▶ REQUIREMENT:
Could you restate, word for word, the line that has "edcB ABde |" and all lines following it through the end of the entries below?

------ RECORDS FOR THIS EXERCISE ------

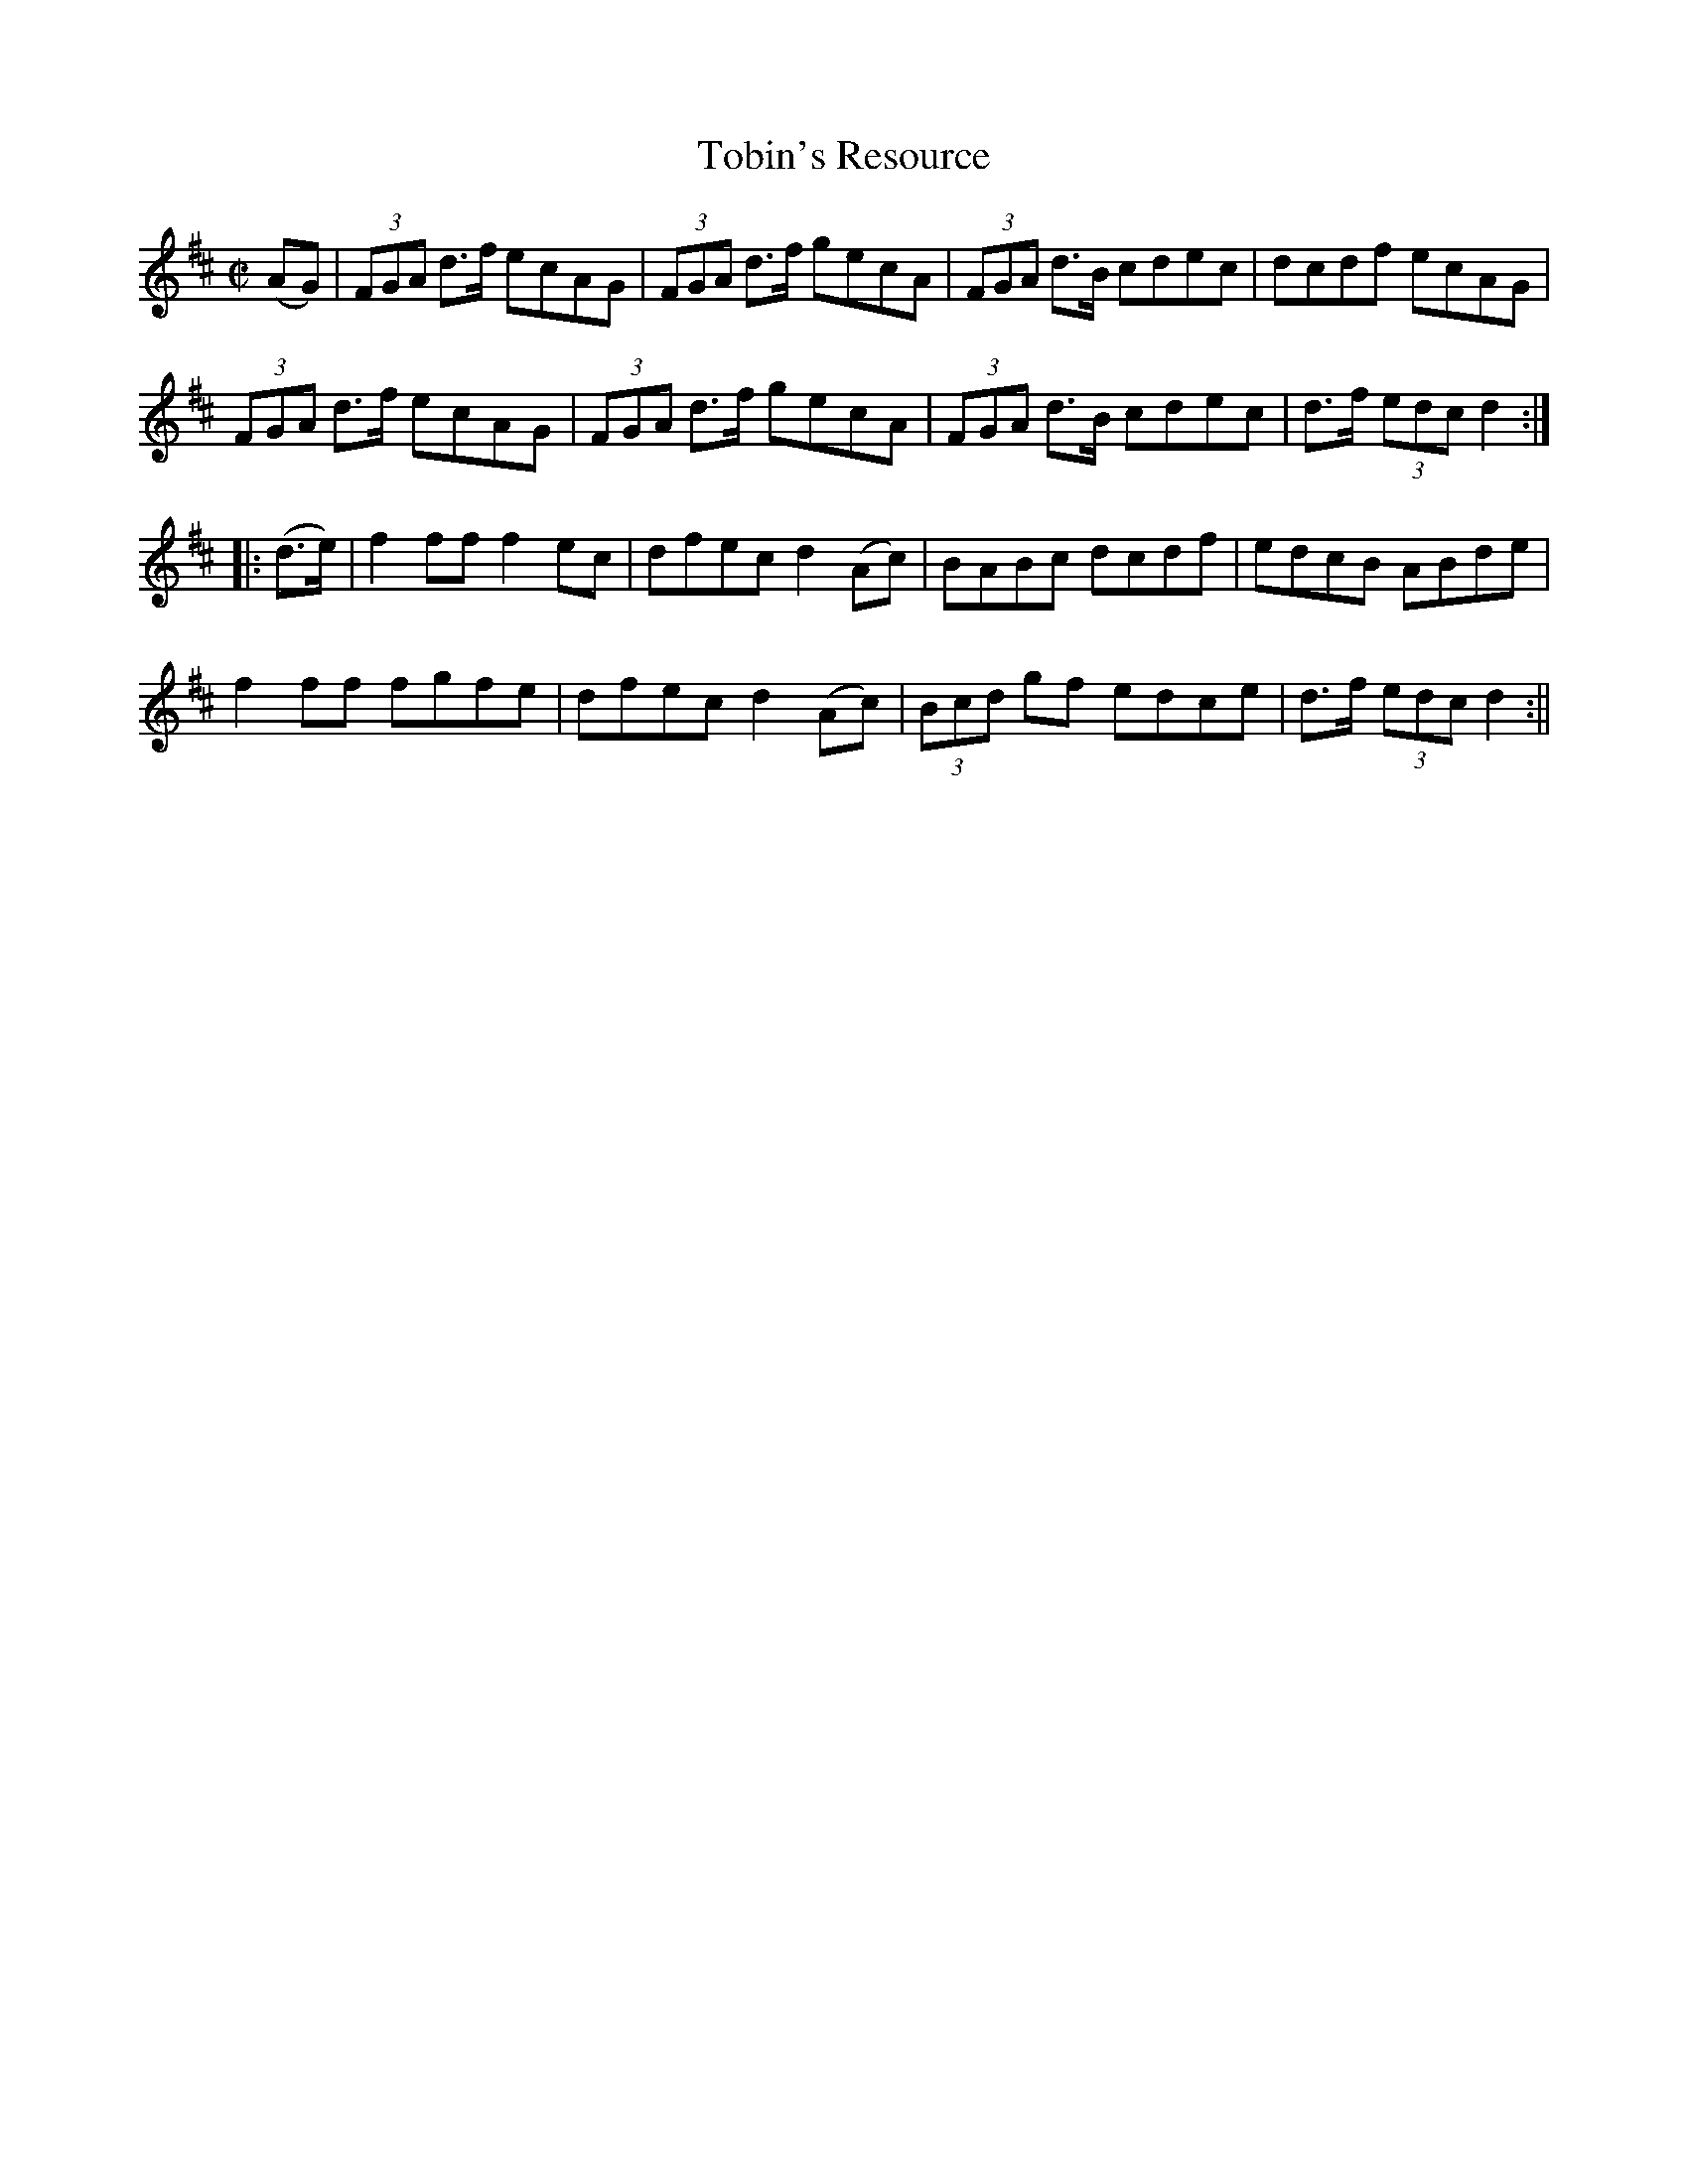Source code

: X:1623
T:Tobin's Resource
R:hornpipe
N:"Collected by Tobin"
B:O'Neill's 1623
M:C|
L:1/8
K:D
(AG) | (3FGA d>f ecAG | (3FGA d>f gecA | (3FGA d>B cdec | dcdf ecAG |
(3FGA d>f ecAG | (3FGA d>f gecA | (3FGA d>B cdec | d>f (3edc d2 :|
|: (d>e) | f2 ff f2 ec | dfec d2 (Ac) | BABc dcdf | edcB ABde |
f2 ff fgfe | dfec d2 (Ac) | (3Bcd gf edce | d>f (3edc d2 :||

------

▶ SOLUTION:
|: (d>e) | f2 ff f2 ec | dfec d2 (Ac) | BABc dcdf | edcB ABde |
f2 ff fgfe | dfec d2 (Ac) | (3Bcd gf edce | d>f (3edc d2 :||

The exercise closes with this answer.